When you are watching poll results, you have an interest in the election. If you have not yet voted (and maybe would not have voted) and you see that your candidate is performing poorly,  you are more likely to rush out and vote. That is one scenario. The other, more damaging one, is when you are completely in love with the policies and personality of a candidate, but that person is performing miserably in the polls. Because you think that person has no chance to win, you give your vote to someone else. However, if there were no polls, you would not have changed your vote. Repeat that process millions of times, and elections can end drastically differently. They would reflect what people actually wanted, rather than our human tendency to cheer for the winning team.

#3 The President writes no laws, votes on no laws, funds no laws, defends no laws, and amends no laws. The office has much power, and is in charge of the military, sure. However, the President can have all the policy wishes in the world he wants, and still not get anything done if Congress opposes him. Remember Bill Clinton? How many of his more liberal ideas were quashed by a conservative Congress? It happens all the time. Why then, when the President can only affect change with the cooperation of more than 300 individuals, do we care so much about Presidential policy stances? I think the only reason candidates evoke their policies is to draw a line in the sand, so that people can know where they stand, and what makes them different. I wish they would just say that, rather than making grand claims about what they will change when they get into office. Maybe this is a little thing, but I would much prefer a candidate who says "I think that global warming is a problem" over one that says "If elected, I will stop greenhouse emissions by 2008" because the first is an honest statement of belief, and the second is a vain promise that is nearly impossible to keep in the best of circumstances.

#4 I hate political parties. I think George Washington was right to oppose them at the very beginning, and I oppose them still today. We do not need them. They falsely divide the country between right and left, when most of us are somewhere in the middle. The parties exist for one thing only: gain power and keep power. They have no other motive. In order to keep power, they have to be enemies. If the parties were to merge, there would be no party at all, and people would vote for individuals based on merit. The parties don't want that. They want people to pick a side and stay loyal to that side, so that the sides stay strong. They are like superpowers: they are only defined by their enemy, and only required because the other exists. 

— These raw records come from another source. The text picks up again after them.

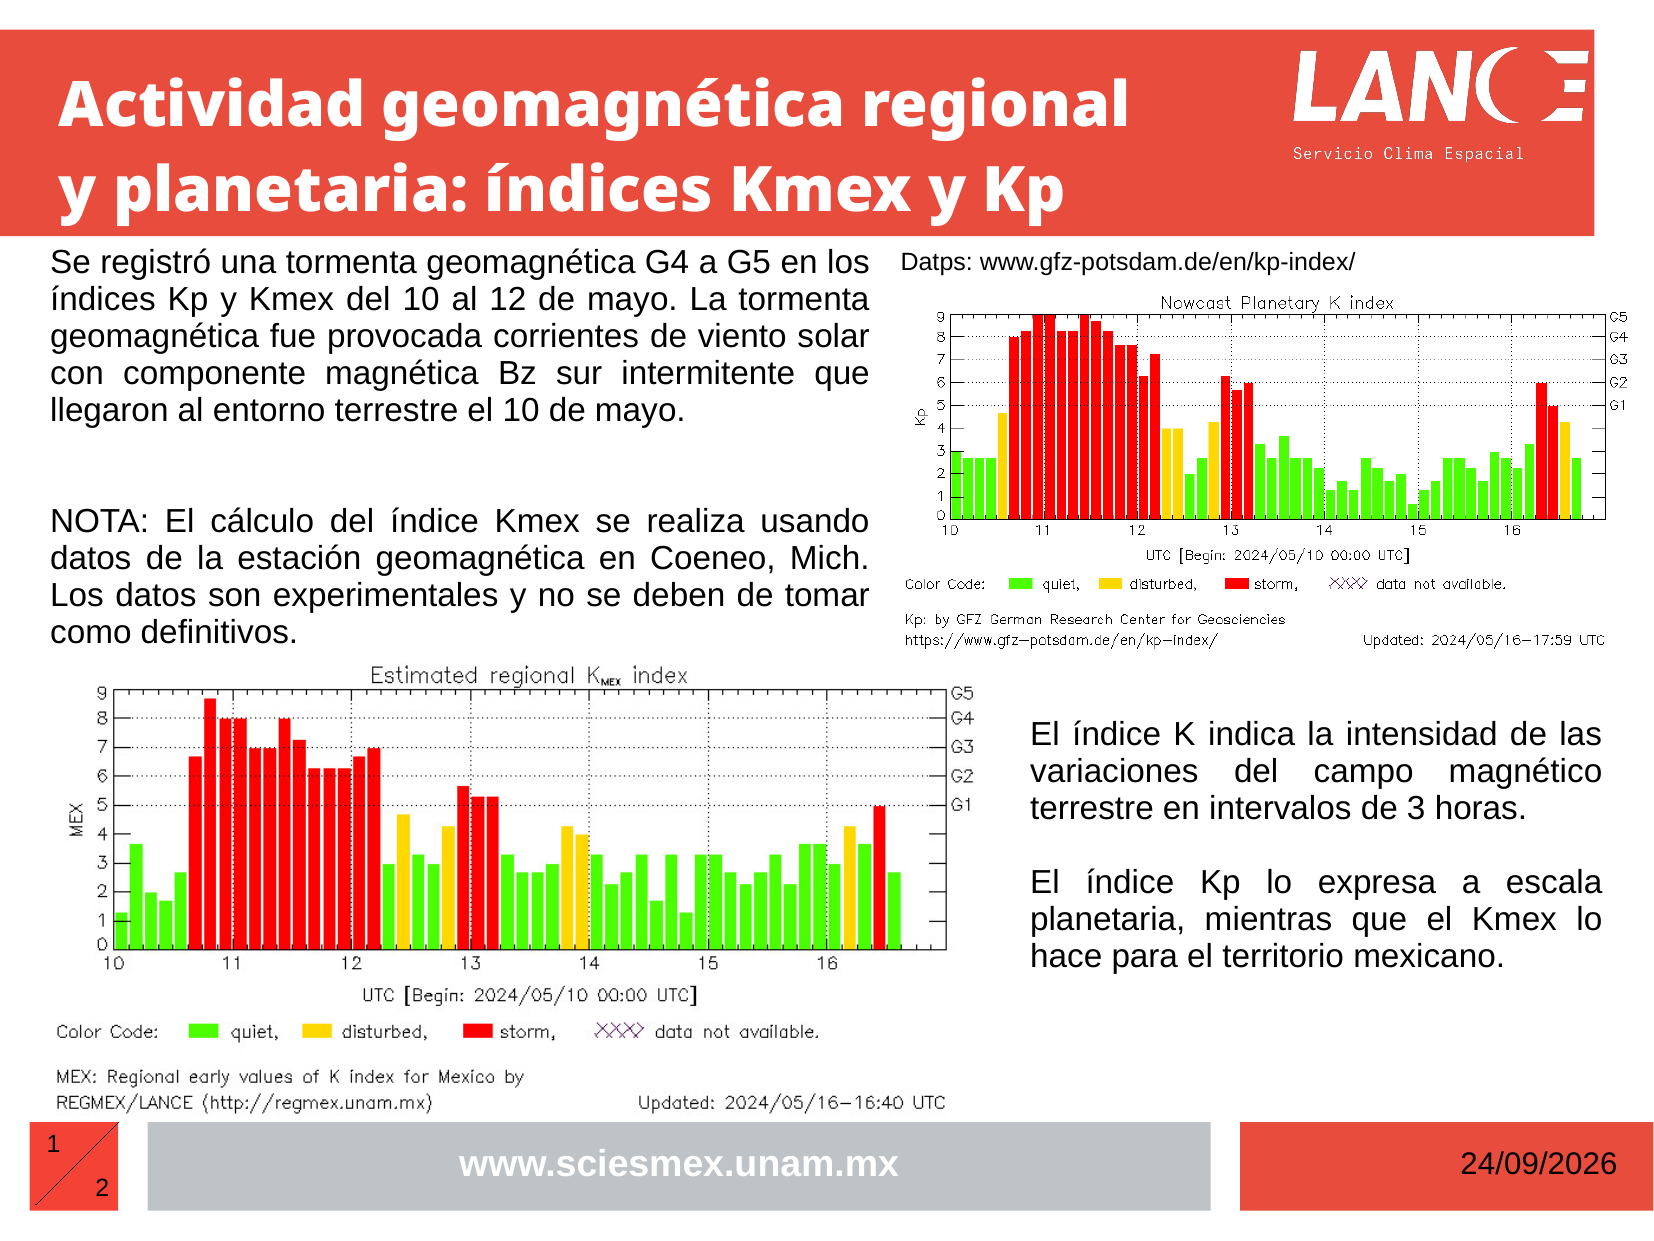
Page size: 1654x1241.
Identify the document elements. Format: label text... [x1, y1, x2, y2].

text_box <número> [31, 1122, 176, 1170]
text_box Datps: www.gfz-potsdam.de/en/kp-index/ [886, 240, 1654, 284]
picture [1293, 47, 1589, 162]
picture [47, 277, 1642, 1116]
text_box www.sciesmex.unam.mx [153, 1122, 1205, 1205]
text_box El índice K indica la intensidad de las variaciones del campo magnético terrestre en intervalos de 3 horas. El índice Kp lo expresa a escala planetaria, mientras que el Kmex lo hace para el territorio mexicano. [1015, 707, 1619, 1052]
title Actividad geomagnética regional y planetaria: índices Kmex y Kp [59, 59, 1312, 207]
text_box 16/05/2024 [1424, 1122, 1654, 1205]
text_box Se registró una tormenta geomagnética G4 a G5 en los índices Kp y Kmex del 10 al 12 de mayo. La tormenta geomagnética fue provocada corrientes de viento solar con componente magnética Bz sur intermitente que llegaron al entorno terrestre el 10 de mayo. NOTA: El cálculo del índice Kmex se realiza usando datos de la estación geomagnética en Coeneo, Mich. Los datos son experimentales y no se deben de tomar como definitivos. [35, 236, 886, 770]
text_box 2 [35, 1151, 125, 1209]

America is not really that divided. We are a fairly homogenous people when it comes to politics. We all like free speech, and pretty much are fond of our constitution. We like the free economy and the American dream. We like our cars, our unique style of living, and we like being Americans. You will not see a politician in America arguing for something that is blatantly un-American, such as abolishing the 1st amendment or taxation without representation. At least, that politician would never be taken seriously except for by radical whack-jobs. Instead, the parties draw lines down things that are less crucial, and more divisive, like abortion or same-sex-marriage. Either way that debate goes, America is still America. The parties only want us to feel like we have to pick a side. They want us to feel like something crucial is at stake if the other guys win. What a crock of crap. Even if the other guys win, in 10 years the power will shift back, and the dance will continue. Its a complete con. I think political parties should be unconstitutional. I think persons running for office should all share funding from a communal pool, along with whatever funds they are capable of raising themselves. I think that each election should be a contest of ideas vs. ideas, and not donkeys vs. elephants. We don't need the parties. They need us. I say we should toss them and never let them come back. That way, we might some day see a President who appeals to the largest majority in the country: the moderates. What a day that would be, when the President could be both conservative about family values, but Liberal about health care.